Pour en arriver à ce verdict de meurtre au premier degré pour Véronique Barbe, le jury ne devait pas seulement croire à l’intention meurtrière d’Ugo Fredette. Il devait également être convaincu hors de tout doute raisonnable que l’accusé avait harcelé criminellement Véronique Barbe ou avait séquestré celle-ci pendant le meurtre. Le jury devait croire unanimement à l’un ou l’autre, ou les deux, pour conclure au meurtre au premier degré.

Environ une heure après avoir tué Véronique Barbe, Ugo Fredette s’est arrêté à une halte routière de Lachute. Il a alors battu à mort Yvon Lacasse dans le stationnement. Huit minutes plus tard, il est reparti avec le véhicule du septuagénaire sans histoire.
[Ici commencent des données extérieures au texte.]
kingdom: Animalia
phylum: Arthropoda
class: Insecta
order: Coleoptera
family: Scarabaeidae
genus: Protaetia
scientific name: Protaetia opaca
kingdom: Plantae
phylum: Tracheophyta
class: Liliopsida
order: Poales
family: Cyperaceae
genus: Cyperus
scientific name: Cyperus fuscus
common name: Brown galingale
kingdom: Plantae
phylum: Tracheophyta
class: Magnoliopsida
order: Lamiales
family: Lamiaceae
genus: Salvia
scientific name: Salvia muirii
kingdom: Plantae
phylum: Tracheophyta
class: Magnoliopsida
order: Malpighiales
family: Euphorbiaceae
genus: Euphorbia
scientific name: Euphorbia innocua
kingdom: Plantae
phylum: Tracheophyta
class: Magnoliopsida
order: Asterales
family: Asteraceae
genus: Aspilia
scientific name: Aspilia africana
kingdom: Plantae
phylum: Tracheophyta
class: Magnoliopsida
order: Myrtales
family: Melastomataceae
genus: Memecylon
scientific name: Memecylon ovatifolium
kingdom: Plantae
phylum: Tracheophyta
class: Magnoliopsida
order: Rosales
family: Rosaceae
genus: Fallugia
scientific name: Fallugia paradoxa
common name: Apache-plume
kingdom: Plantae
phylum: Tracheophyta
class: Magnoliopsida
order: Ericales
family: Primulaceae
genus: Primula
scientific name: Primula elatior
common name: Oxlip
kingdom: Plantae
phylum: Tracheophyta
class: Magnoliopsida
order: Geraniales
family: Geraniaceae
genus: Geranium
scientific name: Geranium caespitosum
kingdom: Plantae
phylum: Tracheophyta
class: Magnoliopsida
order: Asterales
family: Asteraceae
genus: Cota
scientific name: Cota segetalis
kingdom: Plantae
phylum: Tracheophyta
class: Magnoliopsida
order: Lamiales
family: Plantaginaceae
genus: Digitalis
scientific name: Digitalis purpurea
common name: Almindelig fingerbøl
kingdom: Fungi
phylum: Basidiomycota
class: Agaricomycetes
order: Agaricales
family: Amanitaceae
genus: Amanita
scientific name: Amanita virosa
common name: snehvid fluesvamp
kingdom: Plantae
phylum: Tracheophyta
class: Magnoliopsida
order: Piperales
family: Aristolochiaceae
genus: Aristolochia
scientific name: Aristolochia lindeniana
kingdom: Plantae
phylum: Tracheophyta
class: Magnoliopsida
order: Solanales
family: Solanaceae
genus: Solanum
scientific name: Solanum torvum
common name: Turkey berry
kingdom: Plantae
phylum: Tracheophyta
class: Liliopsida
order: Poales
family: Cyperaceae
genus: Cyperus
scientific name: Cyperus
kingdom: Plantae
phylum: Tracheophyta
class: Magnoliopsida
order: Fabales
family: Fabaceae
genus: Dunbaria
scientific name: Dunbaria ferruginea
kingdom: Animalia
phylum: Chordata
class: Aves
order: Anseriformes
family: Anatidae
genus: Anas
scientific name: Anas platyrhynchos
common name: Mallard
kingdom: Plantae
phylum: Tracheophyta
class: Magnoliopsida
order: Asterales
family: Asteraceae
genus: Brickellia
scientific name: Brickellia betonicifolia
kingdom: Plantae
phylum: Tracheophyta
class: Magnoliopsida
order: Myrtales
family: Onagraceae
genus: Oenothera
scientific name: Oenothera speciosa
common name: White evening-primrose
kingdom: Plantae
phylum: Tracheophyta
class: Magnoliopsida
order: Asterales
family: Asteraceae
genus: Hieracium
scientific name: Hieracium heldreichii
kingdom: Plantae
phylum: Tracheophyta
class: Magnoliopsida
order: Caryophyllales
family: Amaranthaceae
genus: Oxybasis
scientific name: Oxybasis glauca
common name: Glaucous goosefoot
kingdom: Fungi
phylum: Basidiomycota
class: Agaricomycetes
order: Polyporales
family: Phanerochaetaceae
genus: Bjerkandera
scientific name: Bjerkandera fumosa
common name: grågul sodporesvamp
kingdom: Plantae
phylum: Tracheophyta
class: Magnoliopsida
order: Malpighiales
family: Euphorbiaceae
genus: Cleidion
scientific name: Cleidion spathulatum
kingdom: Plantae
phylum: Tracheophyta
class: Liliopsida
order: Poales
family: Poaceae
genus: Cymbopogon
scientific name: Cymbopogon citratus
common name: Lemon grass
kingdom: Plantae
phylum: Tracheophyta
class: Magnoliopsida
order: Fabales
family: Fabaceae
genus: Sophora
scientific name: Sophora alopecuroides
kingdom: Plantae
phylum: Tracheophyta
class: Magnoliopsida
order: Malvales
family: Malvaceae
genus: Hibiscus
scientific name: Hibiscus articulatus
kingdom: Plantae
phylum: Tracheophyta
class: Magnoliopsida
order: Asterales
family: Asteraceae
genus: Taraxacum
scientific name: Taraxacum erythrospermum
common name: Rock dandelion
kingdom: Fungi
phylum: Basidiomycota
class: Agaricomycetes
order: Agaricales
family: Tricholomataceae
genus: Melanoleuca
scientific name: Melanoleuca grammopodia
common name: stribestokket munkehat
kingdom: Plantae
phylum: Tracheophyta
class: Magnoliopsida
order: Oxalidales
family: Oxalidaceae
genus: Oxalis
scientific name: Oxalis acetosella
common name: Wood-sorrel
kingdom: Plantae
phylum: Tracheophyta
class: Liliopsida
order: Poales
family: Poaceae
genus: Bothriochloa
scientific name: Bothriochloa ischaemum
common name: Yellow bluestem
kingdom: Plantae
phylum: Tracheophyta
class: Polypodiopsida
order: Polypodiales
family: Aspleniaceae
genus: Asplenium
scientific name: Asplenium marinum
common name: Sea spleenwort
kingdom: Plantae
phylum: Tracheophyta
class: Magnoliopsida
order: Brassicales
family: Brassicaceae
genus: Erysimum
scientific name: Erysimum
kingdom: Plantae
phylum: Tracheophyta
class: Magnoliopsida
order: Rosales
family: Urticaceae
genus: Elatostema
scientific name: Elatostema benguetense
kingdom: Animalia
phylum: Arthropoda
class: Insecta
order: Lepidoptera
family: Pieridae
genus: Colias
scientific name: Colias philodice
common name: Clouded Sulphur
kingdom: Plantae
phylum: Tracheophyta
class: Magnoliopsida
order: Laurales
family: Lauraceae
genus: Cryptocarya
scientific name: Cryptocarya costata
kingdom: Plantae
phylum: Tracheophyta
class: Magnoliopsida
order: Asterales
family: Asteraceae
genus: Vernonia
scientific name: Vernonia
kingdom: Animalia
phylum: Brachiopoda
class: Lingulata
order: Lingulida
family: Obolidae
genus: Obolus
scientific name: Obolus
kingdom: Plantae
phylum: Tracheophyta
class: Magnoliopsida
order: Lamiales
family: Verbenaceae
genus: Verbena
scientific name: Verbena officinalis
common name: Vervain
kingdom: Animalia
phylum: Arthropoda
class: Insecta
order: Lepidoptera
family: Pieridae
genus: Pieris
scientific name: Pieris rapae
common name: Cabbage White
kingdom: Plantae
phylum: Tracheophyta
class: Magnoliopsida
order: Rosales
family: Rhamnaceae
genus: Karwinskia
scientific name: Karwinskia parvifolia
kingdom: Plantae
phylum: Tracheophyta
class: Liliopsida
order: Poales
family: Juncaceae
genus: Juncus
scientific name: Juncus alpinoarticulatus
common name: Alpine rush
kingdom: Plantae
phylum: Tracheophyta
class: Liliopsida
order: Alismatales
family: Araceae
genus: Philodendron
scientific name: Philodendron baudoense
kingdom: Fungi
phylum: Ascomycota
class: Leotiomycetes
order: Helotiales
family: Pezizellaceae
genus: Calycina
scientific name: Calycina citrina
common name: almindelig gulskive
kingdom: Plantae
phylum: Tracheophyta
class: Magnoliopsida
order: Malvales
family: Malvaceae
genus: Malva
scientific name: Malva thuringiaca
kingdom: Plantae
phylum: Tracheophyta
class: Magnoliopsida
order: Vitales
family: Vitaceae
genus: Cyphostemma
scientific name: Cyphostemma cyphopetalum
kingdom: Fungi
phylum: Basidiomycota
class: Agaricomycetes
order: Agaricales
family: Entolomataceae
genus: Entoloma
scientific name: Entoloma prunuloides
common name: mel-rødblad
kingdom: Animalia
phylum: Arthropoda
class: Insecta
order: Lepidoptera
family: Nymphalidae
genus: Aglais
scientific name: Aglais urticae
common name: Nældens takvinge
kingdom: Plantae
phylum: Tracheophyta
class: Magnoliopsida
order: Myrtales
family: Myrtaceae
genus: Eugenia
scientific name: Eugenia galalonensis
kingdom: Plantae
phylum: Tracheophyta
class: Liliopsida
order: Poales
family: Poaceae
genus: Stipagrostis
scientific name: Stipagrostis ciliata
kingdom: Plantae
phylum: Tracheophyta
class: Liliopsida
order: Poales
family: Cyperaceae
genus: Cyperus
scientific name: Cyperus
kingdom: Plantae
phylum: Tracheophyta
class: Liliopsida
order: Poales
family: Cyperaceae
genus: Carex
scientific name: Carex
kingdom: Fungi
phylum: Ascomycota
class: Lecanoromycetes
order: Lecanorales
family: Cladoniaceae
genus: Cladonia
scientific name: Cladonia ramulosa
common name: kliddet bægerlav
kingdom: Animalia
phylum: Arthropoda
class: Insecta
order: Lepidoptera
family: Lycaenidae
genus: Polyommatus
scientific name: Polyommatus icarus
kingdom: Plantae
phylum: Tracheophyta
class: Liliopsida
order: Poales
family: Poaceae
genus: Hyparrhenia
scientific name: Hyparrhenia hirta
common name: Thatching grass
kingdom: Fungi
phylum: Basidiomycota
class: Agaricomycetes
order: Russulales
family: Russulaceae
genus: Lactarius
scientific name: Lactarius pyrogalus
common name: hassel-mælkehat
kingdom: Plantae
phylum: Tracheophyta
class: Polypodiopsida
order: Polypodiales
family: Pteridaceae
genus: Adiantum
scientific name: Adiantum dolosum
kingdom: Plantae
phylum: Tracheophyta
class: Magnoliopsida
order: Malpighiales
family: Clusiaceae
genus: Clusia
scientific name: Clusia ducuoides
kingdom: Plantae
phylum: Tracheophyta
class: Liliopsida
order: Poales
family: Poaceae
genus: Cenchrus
L’accusé s’est ensuite débarrassé du corps dans un chemin forestier avant de reprendre sa fuite jusqu’en Abitibi. Il a été retrouvé seulement quelques jours plus tard.

Pour le meurtre d’Yvon Lacasse, le jury devait conclure à la préméditation du crime ou à la séquestration de l’enfant pour rendre un verdict de meurtre au premier degré.  

La plus longue alerte AMBER de l’histoire du Québec s’est finalement conclue le lendemain par une poursuite policière en Ontario. Mis en joue par deux policiers, Ugo Fredette a alors utilisé l’enfant comme bouclier humain en le menaçant avec un bâton. Les policiers ont dû tirer plusieurs coups de pistolet à impulsion électrique pour le maîtriser. Il est détenu depuis.